To be done —
[1] According to the page on the Society of Ship-Owners of Great Britain, on what date was the meeting held at which the decision to form the organisation was reached?
[2] Using the page on the Society of Ship-Owners of Great Britain, decide whether each statement agrees with it: (a) the society was established in 1802; (b) its principal port committee was that of Liverpool; (c) Thomas Gillespy chaired the London Committee. Answer yes or no for each and quote the words from the page that decide it.
[3] Rename "Curling" as "Cowling" throughout the part of the page on the Society of Ship-Owners of Great Britain between "Norrison Coverdale" and "Thomas Gillespy (Trustee)", inclusive, and give that part again.

Page —
★ ★ ★ ★
The Society of Ship-Owners of Great Britain (SOGB) was an organisation established by British ship-owners in 1802 to defend their interests by opposing breaches of the Navigation Acts. The decision to form the organisation was reached at a meeting held on 22 June in London.

The ship owners were concerned that while their operating costs such as taxation, naval supplies, wages and insurance, had increased, foreign competition meant their freight rates were kept low. Many ships stood idle while others ran at a loss. They campaigned for American ships to be excluded from British colonies and fought the American Intercourse Bill of 1806.

Membership
The SOGB was organised around port committees with the principal committee being that of London.

Members of the London Committee
The committee was composed as follows:
Chairman: John Hill (also trustee)
 Joseph and Peter Ainsley
 John Akenhead
 Thomas and Robert Brown
 John Blacket
 Ralph Clarke
 William Clark (junior)
 Norrison Coverdale
 Robert Curling
 William Curling
 Anthony Collins
 Joseph and W. Dowson
 Thomas Davison
 James Dunning
 George French
 William Fairles
 Henry Fletcher
 Thomas Gillespy (Trustee)
 Sir Cuthbert Heron
 Heathfield, Pycroft and Heathfield
 William Havelock
 Thomas Hayman
 Ives Hurry
 Hough and Jackson
 Archibald Heurtley
 John Jackson
 Thomas Keddey
 Peter Kennion
 John Lyall
 William Marshall
 Richard Mordey
 William Moorsom
 Thomas Metcalfe
 William Masterman
 D. Macarthy
 Robert Pedder
 Thomas Rowcroft
 Joshua Reeve
 Isaac Robinson (trustee)
★ ★ ★ ★
Supplied entries —
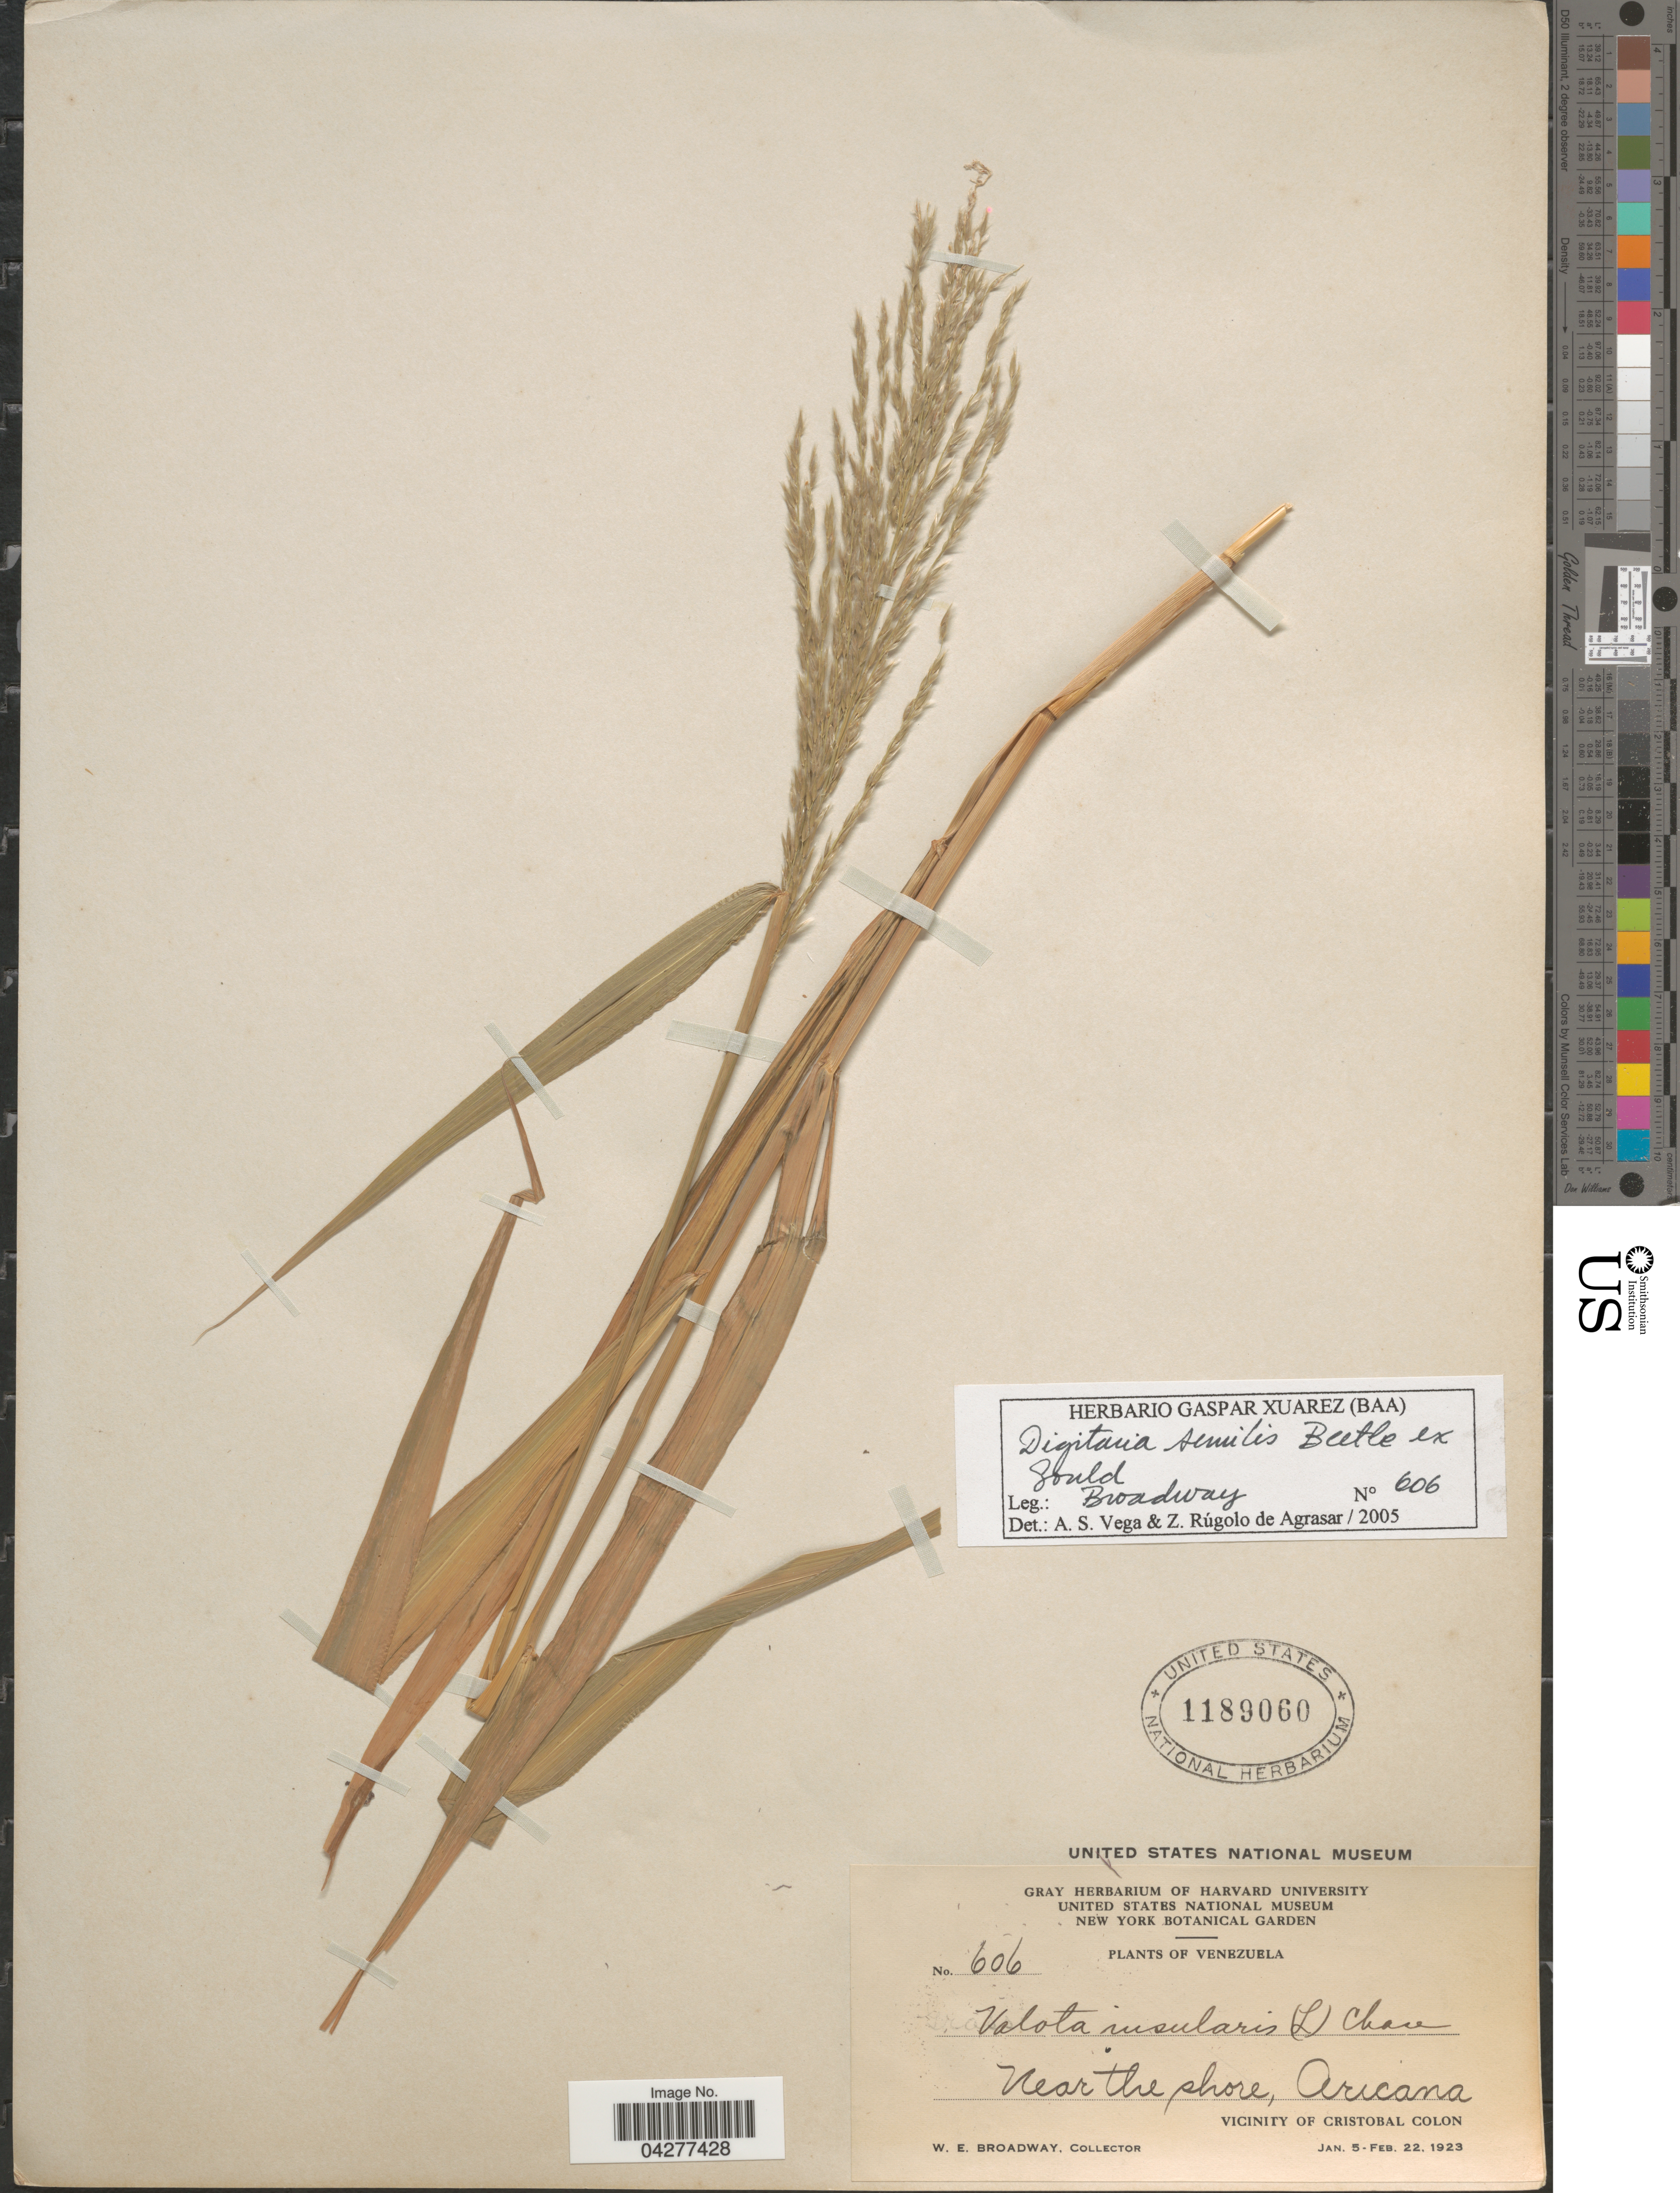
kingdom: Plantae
★ ★ ★ ★
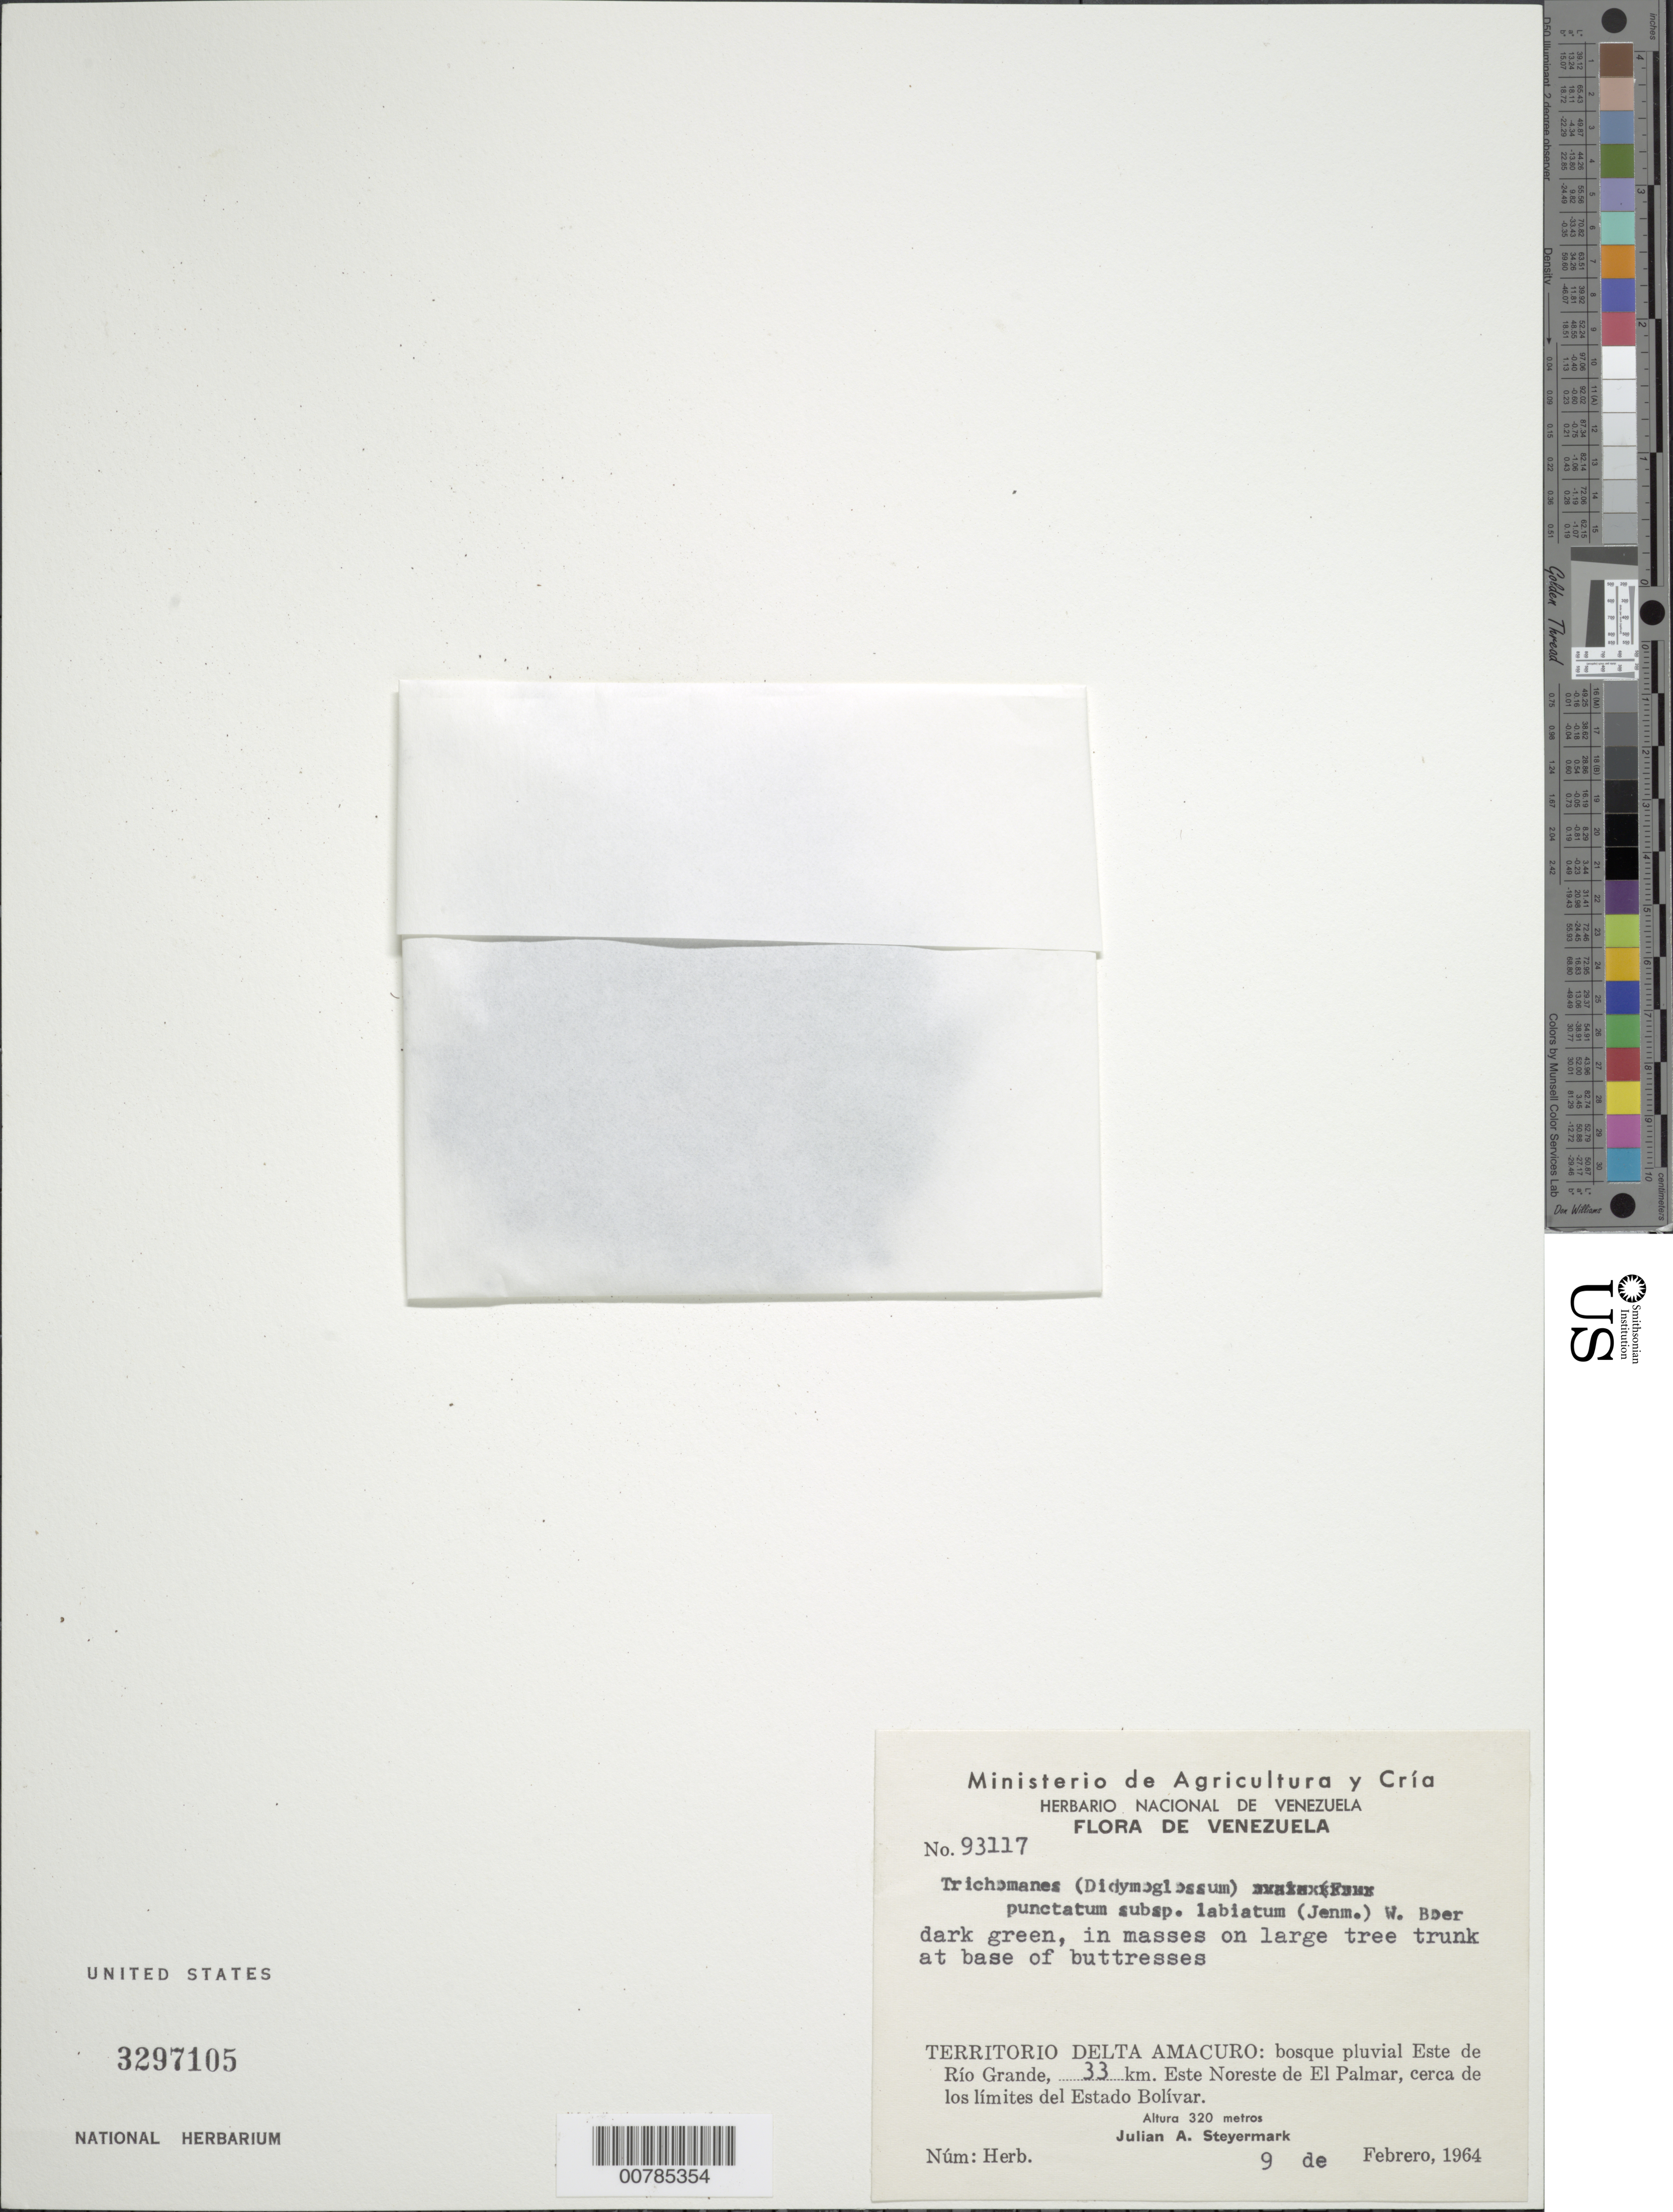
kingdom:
★ ★ ★ ★
The solutions —
[1] 22 June

[2]
(a) Yes: "established by British ship-owners in 1802"
(b) No: "the principal committee being that of London"
(c) No: "Chairman: John Hill (also trustee)"

[3]
Norrison Coverdale
 Robert Cowling
 William Cowling
 Anthony Collins
 Joseph and W. Dowson
 Thomas Davison
 James Dunning
 George French
 William Fairles
 Henry Fletcher
 Thomas Gillespy (Trustee)